In ten minutes the plaster had been swept up, Jane's hair had received a thorough brushing, Mr. Bell had been relieved of several lumps which had worked their way down his back, and the family went to bed in as good spirits as if nothing had happened.
The next morning Peter started early in quest of a plasterer to restore the ceiling, and finding it by no means easy to discover one who cared to work when he might play, came home after two hours' search baffled but still determined. A passing acquaintance gave him a clue, and he was presently hurrying across the street in search of the Townsends' coachman, whose brother, the acquaintance had said, might be persuaded to do the job.
In the stables, much to his astonishment, he came fairly upon the girl whose propensity for losing things he had described with so much gusto the evening before.
"I beg your pardon," he said, quickly--he seemed to be always begging her pardon--"but I was looking for your coachman. I--he--I hoped he could tell me the name--that is, of course he knows the name--I mean, I wanted his brother's address."
Peter was no stammerer, and it irritated him very much to be saying all this so awkwardly, but there was something about the cool dark eyes of this girl, as she stood looking at him, which rather disconcerted him. She had evidently just dismounted from her horse, and now Peter observed two things--first that she was rather oddly pale, and second, that her side-saddle had slipped, and rested at an altogether improper angle upon the horse's back. As he saw this he came forward.
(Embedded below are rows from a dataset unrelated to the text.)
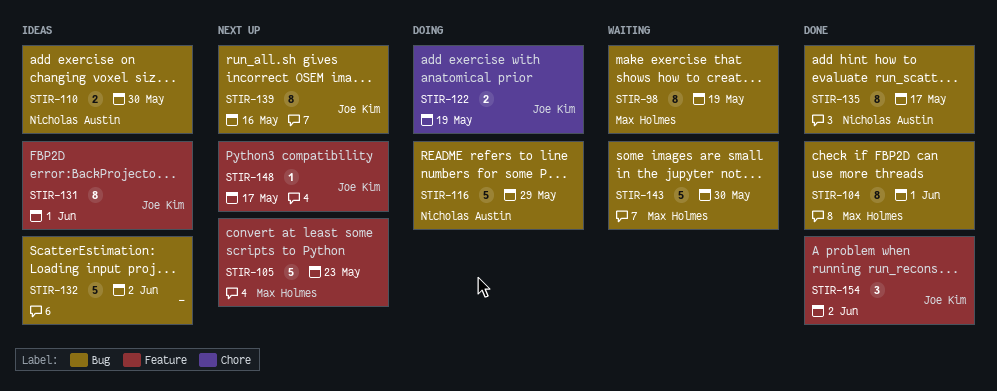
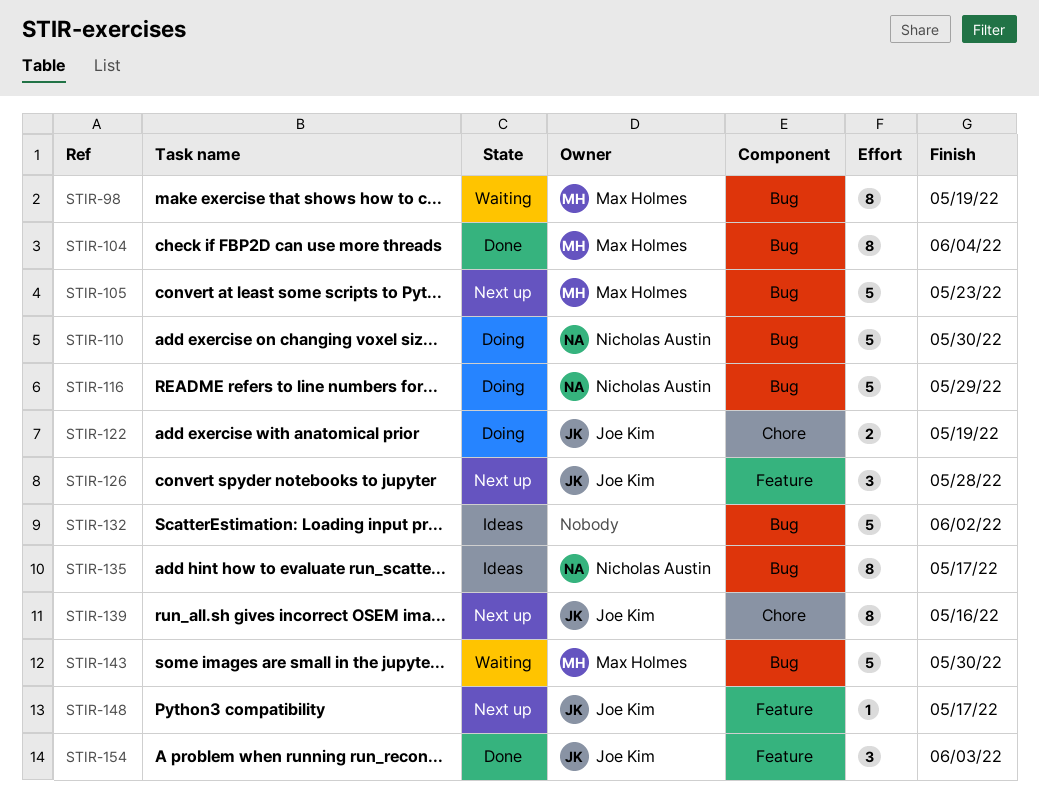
STIR-104, due: Jun 1 -> Jun 4
STIR-105, label: Feature -> Bug
STIR-110, status: Ideas -> Doing
STIR-110, estimate: 2 -> 5
STIR-126: none -> present
STIR-131: present -> none
STIR-135, status: Done -> Ideas
STIR-139, label: Bug -> Chore
STIR-154, due: Jun 2 -> Jun 3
"What is the matter?" he asked quickly. "You haven't had a fall? You didn't ride this way, of course?"
"Yes, I did," she answered, lifting her head rather high, and then suddenly drooping it again.
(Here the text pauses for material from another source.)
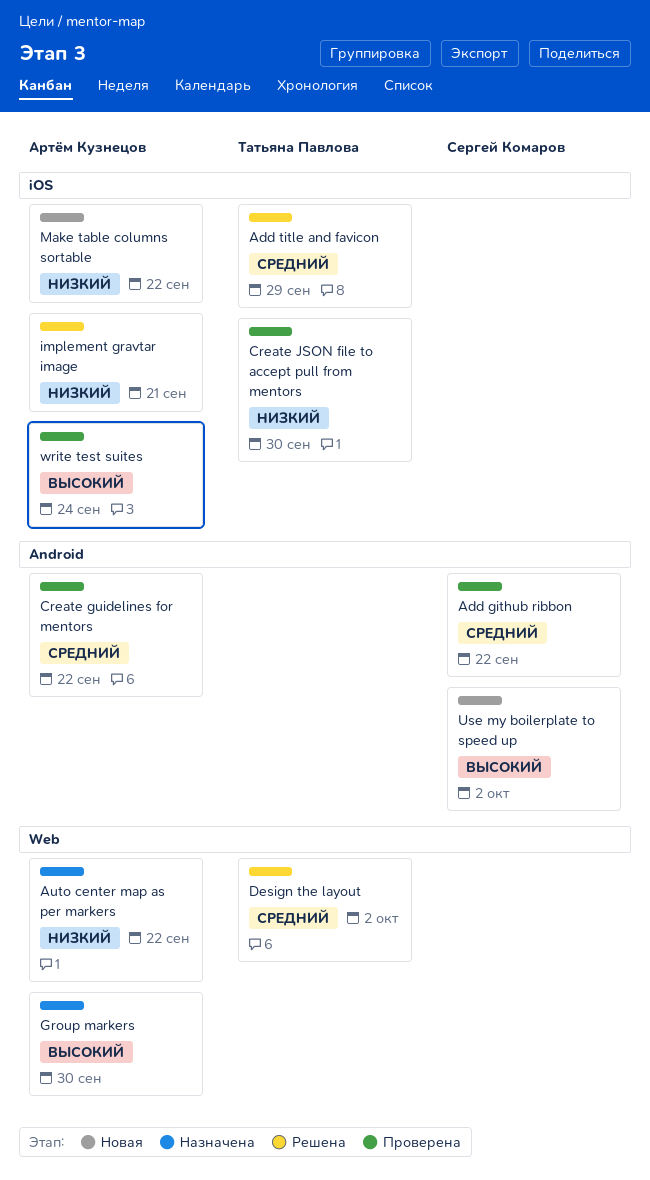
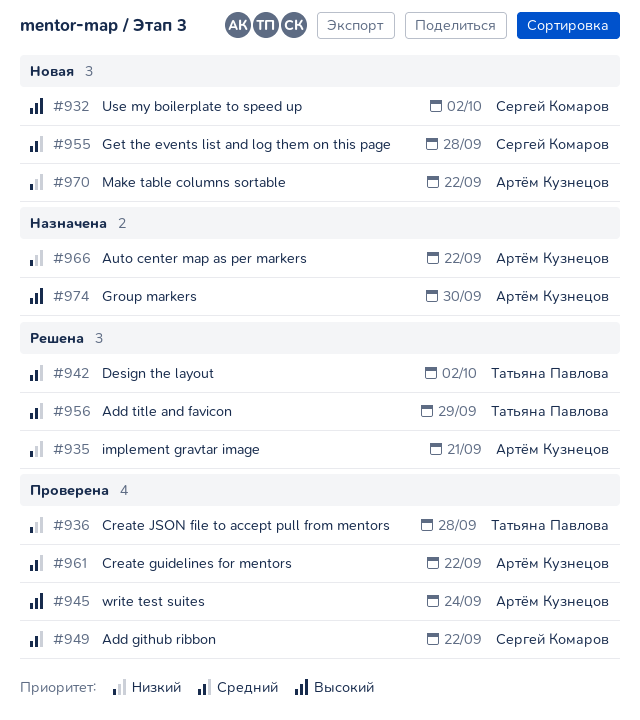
Create JSON file to accept pull from mentors, due: Sep 30 -> Sep 28
Get the events list and log them on this page: none -> present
"How far? When did it slip? Were you alone?" Peter examined the side-saddle.
"It began to slip--back--at--the boulevard," said the girl, rather slowly. "I--I don't know just how I kept on, but I did. Lewis is n't here. He ought to be. I can't put up Blackthorn myself."
"Let me do it for you." Peter took the bridle from her. He soon had the horse in the stall and had put away the saddle and bridle.
"That was a plucky thing to do," declared Peter, coming back to the stable door, where the girl had dropped into the coachman's chair, "to ride home with a slipping saddle. But you ought not to have done it, you know. It might have slipped a lot more with a jerk, and thrown you. See here, you 're not feeling just right, are you? Shall I call somebody?"
"No, no!" She started up. "If mother knew the least thing went wrong she would n't let me ride at all. If you--if you just would n't mind staying here a little, till I feel like myself again----"
"Why, of course I will"--and Peter stayed.
It was only for a few minutes, and meanwhile Lewis, the coachman, had returned, and the matter of the loose saddle-girth had been fully discussed by all three. Then Peter took his way home.
Jane met him at the door. "Did you find where the plasterer lives?" she asked, eagerly.
Peter stared at her, turned about, and gazed across the street, as if he expected to see a plasterer following in his path, trowel and float in hand. Then he burst into a laugh. He mumbled something which sounded like a very peculiar name, if it was a name, and rapidly retraced his footsteps across the street, to make his inquiry of Lewis, the coachman.